>>>
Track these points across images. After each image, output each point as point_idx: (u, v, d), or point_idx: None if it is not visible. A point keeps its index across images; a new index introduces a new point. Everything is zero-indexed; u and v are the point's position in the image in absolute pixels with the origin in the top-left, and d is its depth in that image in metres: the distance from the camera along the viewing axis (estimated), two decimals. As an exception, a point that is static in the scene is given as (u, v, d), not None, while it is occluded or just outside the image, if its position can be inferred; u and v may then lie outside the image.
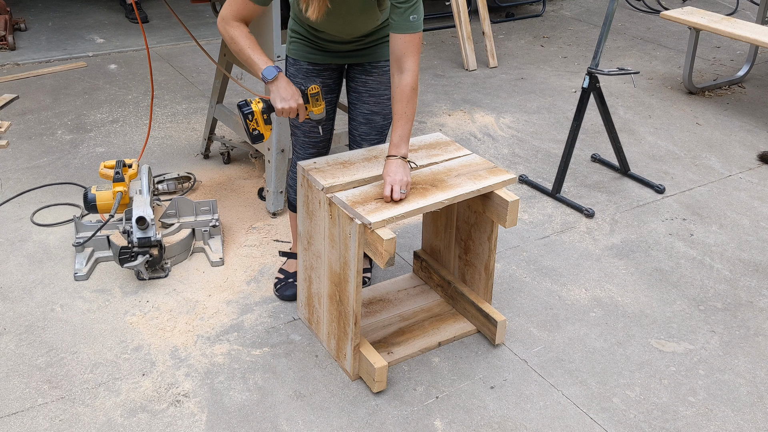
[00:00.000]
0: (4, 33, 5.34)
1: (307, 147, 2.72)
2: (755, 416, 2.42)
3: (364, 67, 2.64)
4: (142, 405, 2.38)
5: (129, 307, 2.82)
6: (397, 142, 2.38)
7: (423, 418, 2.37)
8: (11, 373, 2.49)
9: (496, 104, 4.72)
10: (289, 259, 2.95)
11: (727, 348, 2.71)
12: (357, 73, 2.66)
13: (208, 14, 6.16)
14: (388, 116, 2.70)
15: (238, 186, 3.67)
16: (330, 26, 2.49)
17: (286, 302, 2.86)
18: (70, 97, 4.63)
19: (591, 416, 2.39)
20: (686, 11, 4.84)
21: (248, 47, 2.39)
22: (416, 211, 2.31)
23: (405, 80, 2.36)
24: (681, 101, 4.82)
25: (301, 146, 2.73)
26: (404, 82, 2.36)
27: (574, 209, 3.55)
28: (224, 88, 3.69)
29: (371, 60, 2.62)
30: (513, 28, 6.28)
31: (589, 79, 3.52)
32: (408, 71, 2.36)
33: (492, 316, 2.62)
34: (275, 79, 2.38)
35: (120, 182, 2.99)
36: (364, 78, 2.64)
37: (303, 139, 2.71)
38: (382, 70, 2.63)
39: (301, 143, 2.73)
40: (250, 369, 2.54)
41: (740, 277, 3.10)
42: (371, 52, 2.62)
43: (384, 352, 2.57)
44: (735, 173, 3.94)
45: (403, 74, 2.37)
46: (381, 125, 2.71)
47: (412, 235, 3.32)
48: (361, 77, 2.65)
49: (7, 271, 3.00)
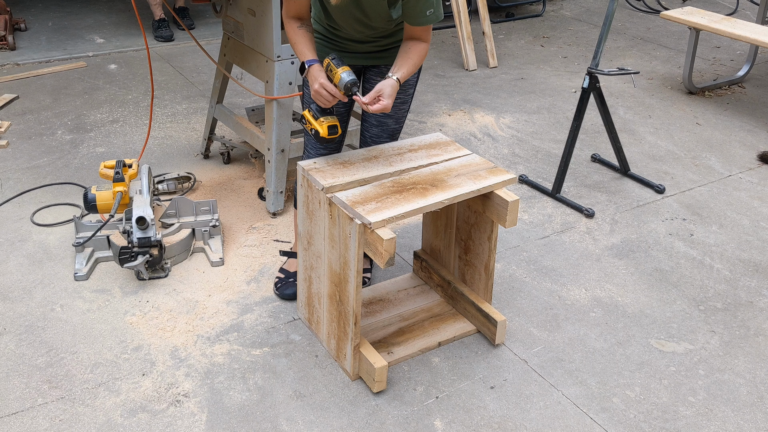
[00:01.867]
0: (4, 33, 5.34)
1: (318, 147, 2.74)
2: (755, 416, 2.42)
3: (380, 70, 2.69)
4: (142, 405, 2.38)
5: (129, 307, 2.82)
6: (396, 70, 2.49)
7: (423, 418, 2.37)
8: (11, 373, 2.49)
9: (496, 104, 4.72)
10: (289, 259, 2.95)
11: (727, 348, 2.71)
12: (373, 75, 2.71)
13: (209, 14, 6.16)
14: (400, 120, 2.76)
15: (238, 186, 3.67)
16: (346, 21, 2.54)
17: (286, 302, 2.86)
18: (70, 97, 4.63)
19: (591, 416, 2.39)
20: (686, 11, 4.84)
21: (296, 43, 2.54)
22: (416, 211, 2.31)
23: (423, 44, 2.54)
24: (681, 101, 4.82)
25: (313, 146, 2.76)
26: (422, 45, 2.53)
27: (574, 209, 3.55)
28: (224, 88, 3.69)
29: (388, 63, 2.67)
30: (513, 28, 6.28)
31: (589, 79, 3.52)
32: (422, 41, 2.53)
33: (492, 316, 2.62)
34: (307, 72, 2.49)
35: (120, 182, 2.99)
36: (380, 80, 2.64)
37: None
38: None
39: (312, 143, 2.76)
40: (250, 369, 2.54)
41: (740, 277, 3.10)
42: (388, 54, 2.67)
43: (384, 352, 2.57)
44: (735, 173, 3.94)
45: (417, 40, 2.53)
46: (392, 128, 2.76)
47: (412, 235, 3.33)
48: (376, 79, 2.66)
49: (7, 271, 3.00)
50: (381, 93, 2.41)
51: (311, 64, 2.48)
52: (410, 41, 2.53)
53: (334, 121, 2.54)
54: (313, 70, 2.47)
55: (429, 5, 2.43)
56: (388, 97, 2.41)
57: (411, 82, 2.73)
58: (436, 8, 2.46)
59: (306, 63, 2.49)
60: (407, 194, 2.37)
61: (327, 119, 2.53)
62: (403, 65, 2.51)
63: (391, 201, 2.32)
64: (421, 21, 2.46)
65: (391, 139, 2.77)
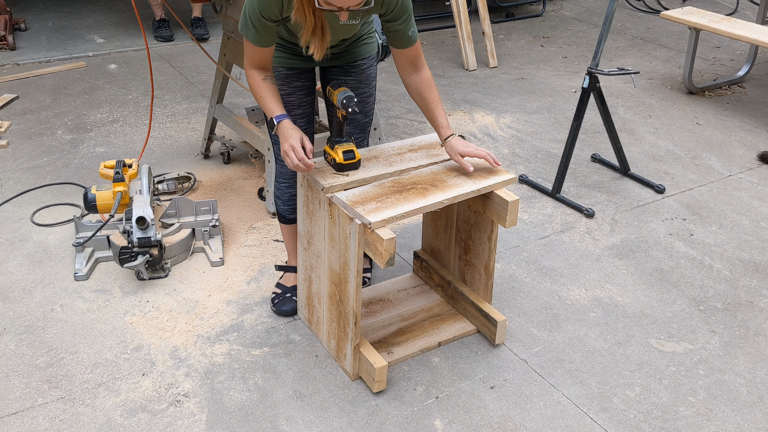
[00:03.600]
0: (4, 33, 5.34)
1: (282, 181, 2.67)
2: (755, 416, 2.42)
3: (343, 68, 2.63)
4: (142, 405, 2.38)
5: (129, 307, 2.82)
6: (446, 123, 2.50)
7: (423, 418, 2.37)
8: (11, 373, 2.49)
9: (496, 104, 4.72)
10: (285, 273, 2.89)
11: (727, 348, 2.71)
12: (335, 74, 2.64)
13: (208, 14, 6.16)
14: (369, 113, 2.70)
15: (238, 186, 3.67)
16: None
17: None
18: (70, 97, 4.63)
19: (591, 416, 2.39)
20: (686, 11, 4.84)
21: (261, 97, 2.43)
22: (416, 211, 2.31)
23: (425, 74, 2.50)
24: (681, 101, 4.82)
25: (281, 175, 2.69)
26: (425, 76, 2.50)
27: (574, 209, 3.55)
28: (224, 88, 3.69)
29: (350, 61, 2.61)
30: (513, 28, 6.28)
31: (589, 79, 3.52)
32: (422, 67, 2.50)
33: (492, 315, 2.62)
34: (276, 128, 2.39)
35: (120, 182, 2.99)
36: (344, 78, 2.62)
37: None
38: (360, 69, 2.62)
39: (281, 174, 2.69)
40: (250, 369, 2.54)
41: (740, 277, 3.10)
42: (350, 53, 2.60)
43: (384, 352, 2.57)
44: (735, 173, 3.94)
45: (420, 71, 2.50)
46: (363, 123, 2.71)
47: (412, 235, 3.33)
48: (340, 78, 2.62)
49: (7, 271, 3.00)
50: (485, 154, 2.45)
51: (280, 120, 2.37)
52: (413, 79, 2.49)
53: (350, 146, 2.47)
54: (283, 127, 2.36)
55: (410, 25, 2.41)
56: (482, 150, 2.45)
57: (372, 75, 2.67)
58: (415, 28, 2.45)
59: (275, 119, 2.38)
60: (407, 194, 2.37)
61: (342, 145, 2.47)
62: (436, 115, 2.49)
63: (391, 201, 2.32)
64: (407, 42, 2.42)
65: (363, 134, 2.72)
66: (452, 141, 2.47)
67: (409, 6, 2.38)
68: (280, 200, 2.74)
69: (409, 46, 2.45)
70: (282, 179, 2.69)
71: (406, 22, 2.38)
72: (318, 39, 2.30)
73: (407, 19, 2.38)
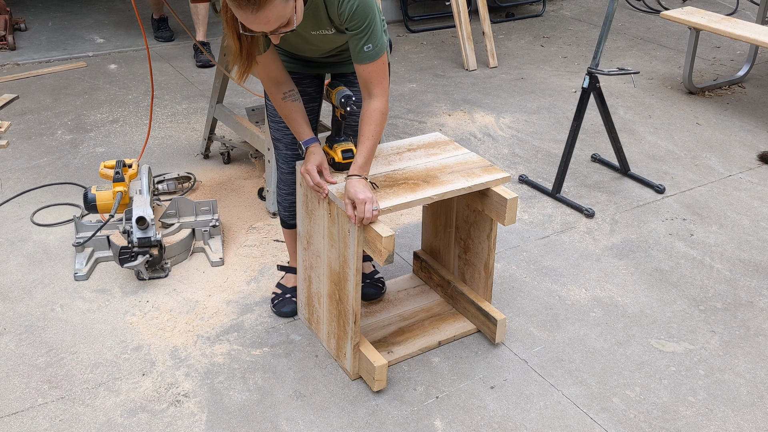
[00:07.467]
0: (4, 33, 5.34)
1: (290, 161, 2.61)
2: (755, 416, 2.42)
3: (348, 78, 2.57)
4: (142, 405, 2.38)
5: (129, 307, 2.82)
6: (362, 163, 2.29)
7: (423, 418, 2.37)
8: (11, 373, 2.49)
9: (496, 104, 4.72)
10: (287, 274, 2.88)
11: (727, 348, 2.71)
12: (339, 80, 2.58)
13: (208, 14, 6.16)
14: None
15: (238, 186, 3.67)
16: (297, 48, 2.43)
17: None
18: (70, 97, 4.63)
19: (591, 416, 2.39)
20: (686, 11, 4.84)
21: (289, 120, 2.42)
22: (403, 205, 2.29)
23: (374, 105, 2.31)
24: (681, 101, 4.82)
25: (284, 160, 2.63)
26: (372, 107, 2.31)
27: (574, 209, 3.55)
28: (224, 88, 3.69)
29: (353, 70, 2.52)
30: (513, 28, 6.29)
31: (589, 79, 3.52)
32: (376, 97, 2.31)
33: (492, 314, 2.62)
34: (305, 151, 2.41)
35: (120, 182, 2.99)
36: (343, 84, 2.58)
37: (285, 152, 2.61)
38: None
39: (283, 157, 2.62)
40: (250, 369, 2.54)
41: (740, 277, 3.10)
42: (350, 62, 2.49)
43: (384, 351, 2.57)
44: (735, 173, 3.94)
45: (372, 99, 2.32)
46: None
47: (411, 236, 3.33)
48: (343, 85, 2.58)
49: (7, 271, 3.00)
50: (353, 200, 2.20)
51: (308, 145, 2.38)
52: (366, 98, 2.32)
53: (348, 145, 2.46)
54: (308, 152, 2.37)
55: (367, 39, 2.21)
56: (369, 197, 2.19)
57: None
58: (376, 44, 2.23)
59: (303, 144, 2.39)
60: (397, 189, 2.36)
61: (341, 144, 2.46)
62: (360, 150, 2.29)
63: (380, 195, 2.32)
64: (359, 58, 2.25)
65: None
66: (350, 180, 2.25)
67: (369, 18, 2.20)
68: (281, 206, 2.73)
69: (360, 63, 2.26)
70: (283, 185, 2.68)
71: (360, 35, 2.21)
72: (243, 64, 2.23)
<<<
■ Problem details ■
Write out exactly the lines above between the line with "6: (396, 70, 2.49)" and the line with "55: (429, 5, 2.43)", inclusive, and nothing beyond them.

■ Answer space ■
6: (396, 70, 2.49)
7: (423, 418, 2.37)
8: (11, 373, 2.49)
9: (496, 104, 4.72)
10: (289, 259, 2.95)
11: (727, 348, 2.71)
12: (373, 75, 2.71)
13: (209, 14, 6.16)
14: (400, 120, 2.76)
15: (238, 186, 3.67)
16: (346, 21, 2.54)
17: (286, 302, 2.86)
18: (70, 97, 4.63)
19: (591, 416, 2.39)
20: (686, 11, 4.84)
21: (296, 43, 2.54)
22: (416, 211, 2.31)
23: (423, 44, 2.54)
24: (681, 101, 4.82)
25: (313, 146, 2.76)
26: (422, 45, 2.53)
27: (574, 209, 3.55)
28: (224, 88, 3.69)
29: (388, 63, 2.67)
30: (513, 28, 6.28)
31: (589, 79, 3.52)
32: (422, 41, 2.53)
33: (492, 316, 2.62)
34: (307, 72, 2.49)
35: (120, 182, 2.99)
36: (380, 80, 2.64)
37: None
38: None
39: (312, 143, 2.76)
40: (250, 369, 2.54)
41: (740, 277, 3.10)
42: (388, 54, 2.67)
43: (384, 352, 2.57)
44: (735, 173, 3.94)
45: (417, 40, 2.53)
46: (392, 128, 2.76)
47: (412, 235, 3.33)
48: (376, 79, 2.66)
49: (7, 271, 3.00)
50: (381, 93, 2.41)
51: (311, 64, 2.48)
52: (410, 41, 2.53)
53: (334, 121, 2.54)
54: (313, 70, 2.47)
55: (429, 5, 2.43)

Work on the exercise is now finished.